The statement is below and I will highlight the parts made me uncomfortable in bold.

The owners are a couple who operate a chain of Caucasian-style restaurants — a female Finnish citizen and a naturalized Finnish male.

https://yle.fi/a/74-20216588

What are your thoughts on this? I really wouldn't like people to base on this and start calling us naturalized Finnish citizens. Finnish citizen is a Finnish citizen by law. You can get it by being born as one or being naturalized or by using declaration. How you get it irrelevant.




HappyBerry2024

12 comments
  1. It’s descriptive. I doubt Yle of all sources is passing any judgement.

  2. I think it acknowledges the accomplishment of achieving the citizenship. I don’t mind at all the use of the term.

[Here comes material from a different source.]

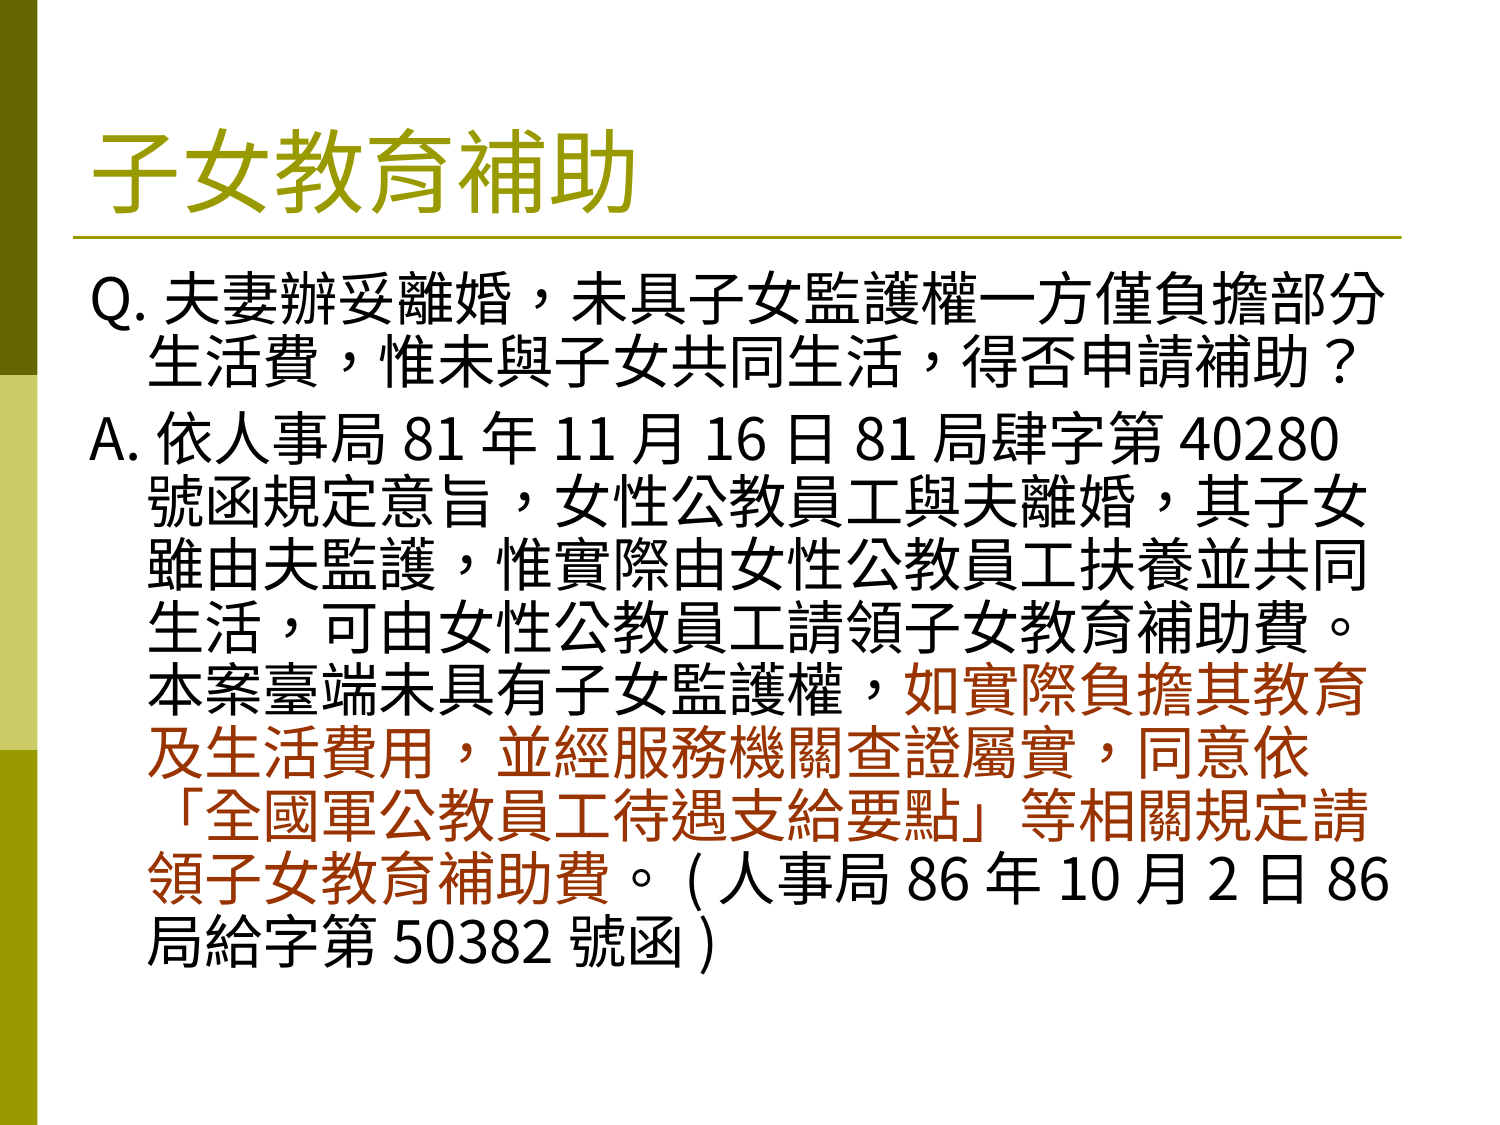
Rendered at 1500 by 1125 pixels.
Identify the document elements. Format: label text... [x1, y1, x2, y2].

title 子女教育補助 [75, 45, 1426, 233]
list Q.夫妻辦妥離婚，未具子女監護權一方僅負擔部分生活費，惟未與子女共同生活，得否申請補助？ A.依人事局81年11月16日81局肆字第40280號函規定意旨，女性公教員工與夫離婚，其子女雖由夫監護，惟實際由女性公教員工扶養並共同生活，可由女性公教員工請領子女教育補助費。本案臺端未具有子女監護權，如實際負擔其教育及生活費用，並經服務機關查證屬實，同意依「全國軍公教員工待遇支給要點」等相關規定請領子女教育補助費。(人事局86年10月2日86局給字第50382號函) [75, 262, 1426, 1006]
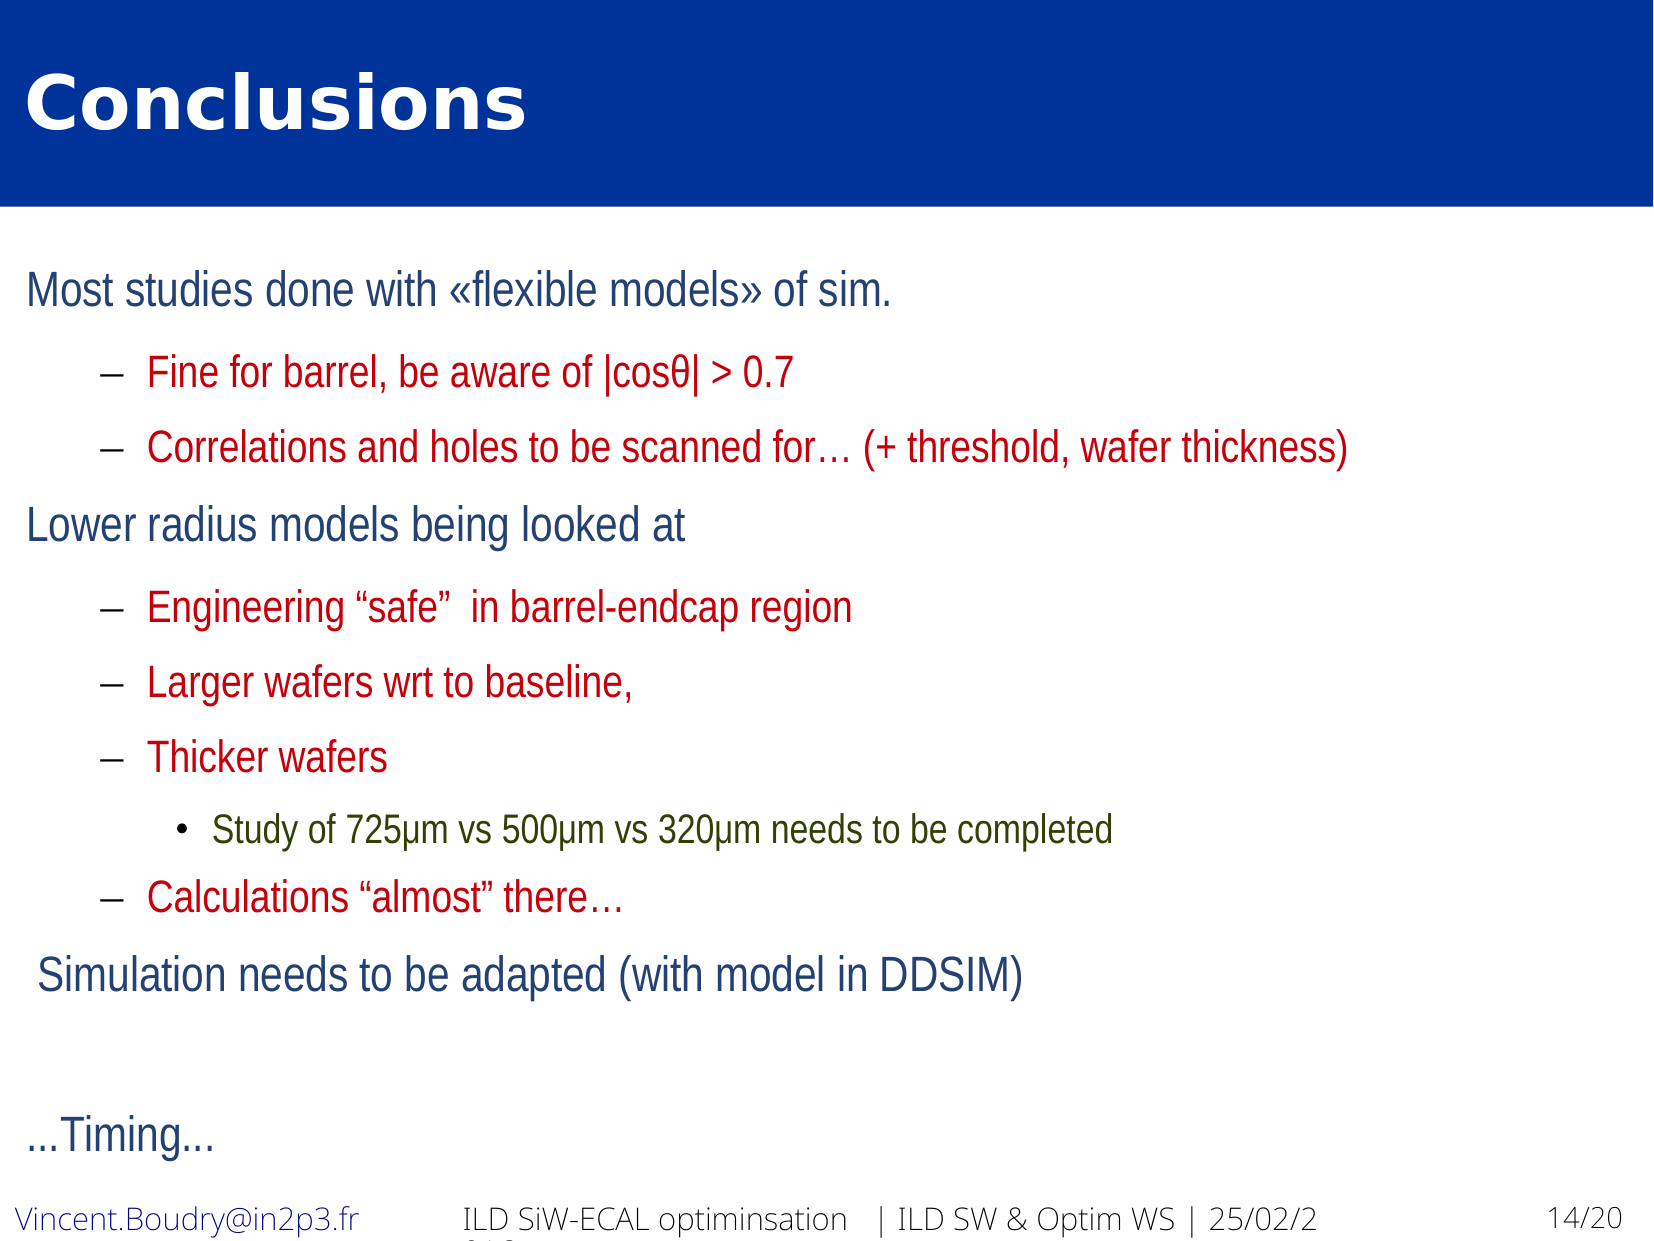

  3. It’s a pretty significant distinction regardless.

  4. You know, the further we go on, the more we seem to adopt an americanized way of thinking… I think that statement goes both ways. Make of it what you will… (I’m “Finnish”, too.)

  5. How you feel is valid. As a white, very Finnish looking Finnish citizen who was raised abroad and without the language, moved here as an adult— there is a lot of othering happening in our society and I am not a fan of news outlets encouraging it. It might not seem to more than an informational identifier but it can definitely be seen and used as a way to highlight the difference between “real” Finnish and “not real” Finnish.

  6. What irks me first reading it is “Caucasian style” what even is that?! 🤣 I understand Nordic style or western ( even tho that’s also very broad).

    The naturalization I dunno how to take it. It would be more interesting to hear where the person originates from as that will very likely influence their style, like Italy, Spain, Korea, Mexico… whatever.

    If it has zero bearing on the article then I would totally agree that specifying that one was born here by blood and the other got citizenship later in life is irrelevant 🤷‍♀️

  7. If you read the article, i think it was purposefully used to describe the male owner. Maybe to differentiate him to the other owner who is a finnish citizen. IMO it’s a good thing they did this, as people in the comments will be quick again to speculate the nationality of the owners. Now that YLE pointed out that one is a Finnish Citizen, and the other one is a naturalized Finnish Citizen, it would lessen arguments. I think…

  8. Why do you find it uncomfortable? I’m not the most sensitive of people, I give you that, but I honestly have a hard time seeing what the issue could be.

  9. Sounds a lot like the alt-right party in the UK stating that “it’s more than just paperwork that makes someone British”, they were being pretty clear they thought muslims and other immigrants didn’t count

  10. When, in this case, the question is of someone who is not ethnically Finnish abusing others who are not ethnically Finnish, I think it brings important context to this, and honestly not including it would imo be rather misleading.

    I can’t personally recall a single case in the restaurant field where a place ran by only ethnic Finns systematically abused a group of foreigners. Though this does of course happen as well, at least in the so called platform economy.